Pour son premier film, Lise Maussion a choisi le quartier des Neiges

  • lehavre.fr : Vous n’êtes pas originaire du Havre et pourtant vous avez choisi d’y tourner un film. Pourquoi ?

Lise Maussion : Mon compagnon et moi animons une compagnie de théâtre qui a été amenée à jouer au Havre dans le cadre de sa tournée. Nous avons décidé de quitter l’Ardèche, où nous vivions et créions, pour bousculer nos repères et sortir de notre zone de confort. Nous avons été happés par l’ambiance portuaire et, habitant dans le quartier de l’Eure, j’ai été attirée par Les Neiges, un quartier qui me semblait mystérieux, inaccessible. Mon attirance était teintée d’une appréhension que j’avais du mal à expliquer.

  • lehavre.fr : Est-ce cette peur qui vous a guidée ?

L.M. : C’est à la fois plus simple et plus compliqué. Simple parce que tout s’est fait naturellement et avec fluidité. Plus complexe car Le Havre m’a toujours envoûtée et j’ai du mal à expliquer la relation étrange qui me lie à cette ville qui m’aimante physiquement et mentalement. Tout cela me dépasse. Ce que je sais, c’est que j’y ressens une mélancolie qui colle bien à ma personnalité, et qu’il n’y a pas de meilleur endroit pour répondre à mon obsession de l’eau : une ville construite sur des marais, entourée d’eau, d’où jaillissent des lumières et des reflets fabuleux.

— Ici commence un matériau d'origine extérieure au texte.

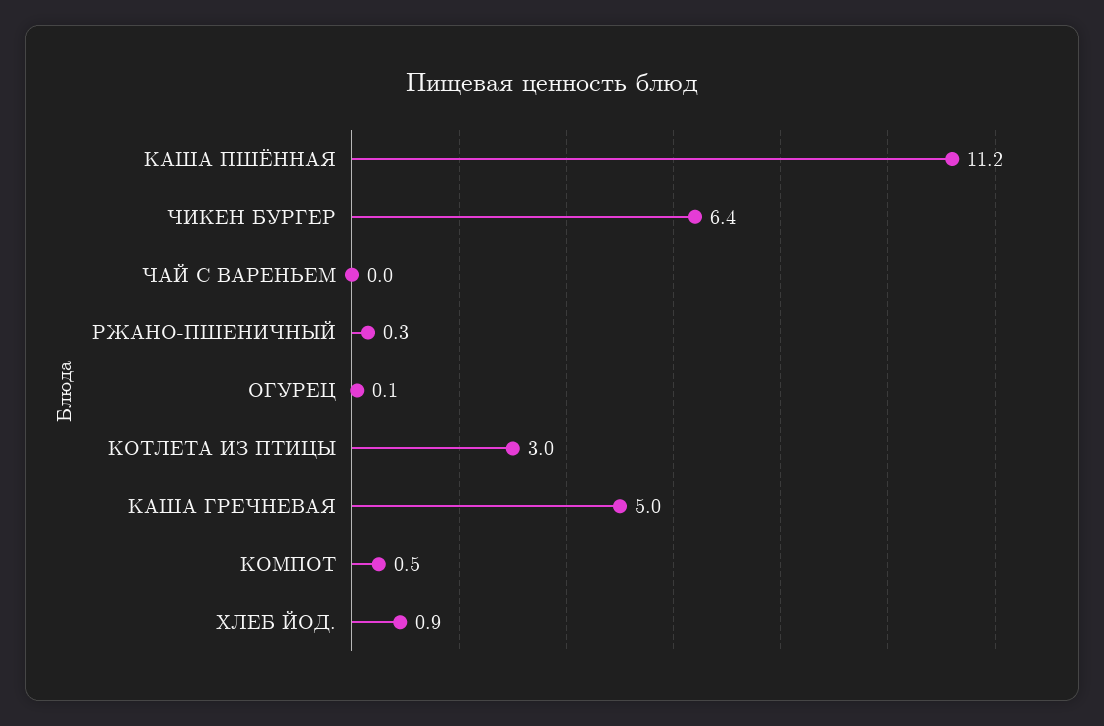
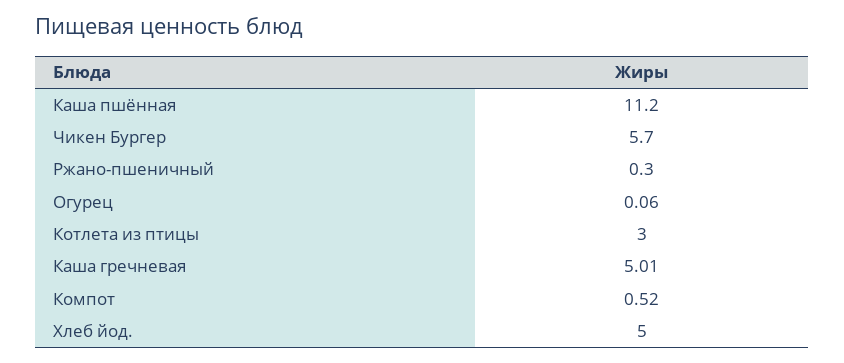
ЧИКЕН БУРГЕР: 6.4 -> 5.7
ЧАЙ С ВАРЕНЬЕМ: 0 -> none
ХЛЕБ ЙОД.: 0.9 -> 5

  • lehavre.fr : Mais alors pourquoi Les Neiges plutôt qu’un quartier en bord de mer ?

L.M. : C’est vrai, l’eau n’est quasiment plus accessible aux Neiges, les espaces maritimes étant occupés par les installations portuaires. En revanche, mon ressenti par rapport au Havre s’incarne parfaitement dans ce quartier où je me sens au plus près de ce que porte la ville. Le rapprochement a donc été naturel.

  • lehavre.fr : Et vous avez surmonté vos peurs…

L.M. : Je tremblais lors de mes premières incursions. J’avais aussi conscience des complexités du quartier, des guerres intestines, des méfiances. J’ai donc avancé avec prudence, sur des œufs. J’ai été accueillie avec bienveillance et simplicité. Au cours de ces rencontres sincères, j’ai ressenti que j’étais là où je devais être, dans le moment présent. De ces témoignages est né Cœur de Neige car j’ai vraiment touché du doigt la chaleur intense qui émane du cœur de ce quartier.

  • lehavre.fr : Votre film reste-t-il une fiction ?

L.M. : J’ai d’emblée expliqué aux habitants que je n’entendais pas réaliser un documentaire. Le film se nourrit d’histoires fascinantes que m’ont racontées les doyens, sur un quartier ressurgi des cendres après la guerre et où des destins, un réseau et une solidarité se sont reconstruits. J’ai vécu Les Neiges à travers toutes ces paroles que j’ai ensuite transmises aux comédiens du film. Le personnage du cantonnier illustre bien cette osmose propre au quartier, entre le passé et le présent.

  • lehavre.fr : Quelles réactions attendez-vous de la part des habitants ?

L.M. : J’ai déjà proposé une projection l’été dernier à la salle des fêtes, le film n’étant pas encore dans sa version finale. Ce fut un moment très sensible, vécu dans le respect et une certaine timidité. Beaucoup ont été touchés, voire enchantés. Depuis, le film a été monté et étalonné, les différentes étapes se déroulant de manière fluide, comme un poème. J’espère que la (re)découverte de Cœur de Neige, dans les conditions du cinéma, parlera aux Havrais et leur fera saisir mon amour fou pour Les Neiges.